── DOCUMENT

Sorry for the inconvenience. This change is critical for the live
(iterative) migration scenario. For this case, we have the pre-dump
operation that dumps processes memory without freezing processes. The
memory tracker is used to detect what pages have been changed from the
previous iterations. The pre-dump operation requires being able to grub
process pages with minimal process downtime. We use pipes for that. CRIU
injects a parasite code to a target process, vmsplice-s memory to pipes,
resumes the process, and dumps pages from pipes while the process
continues doing its job. Right now, we can do reliably pipes with the 3MB
capacity (1 << PAGE_ALLOC_COSTLY_ORDER) * PAGE_SIZE / sizeof(struct
kernel_pipe_buffer).
It means that 1000 pipes allow us to dump only 3GB of memory.
The operation of injecting/curing parasite code from the
process is expensive and requires freezing a process. This is why we
want to maximize the load that we can carry on for each iteration. And I
am not sure that we can solve this problem without any kernel changes.

────

**TASK DIRECTIONS:** Continue the message on CRIU pre-dump and pipe capacity, starting right after its final sentence.

── DATA ENTRIES

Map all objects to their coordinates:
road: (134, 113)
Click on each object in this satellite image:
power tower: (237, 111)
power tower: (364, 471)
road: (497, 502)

────

**RESPONSE TO THIS TASK:**
For us, it is the optimization of the often used code path. I know CRIU itself
is an odd corner case, but anyway it would be good if we can find a solution.

We made another attempt to solve the problem by introducing
process_vmsplice https://lkml.org/lkml/2018/1/9/32. It is stuck with a
very similar explanation:

> All seems fairly straightforward. The big question is: do we know
> that people will actually use this, and get sufficient value from it
> to justify its addition?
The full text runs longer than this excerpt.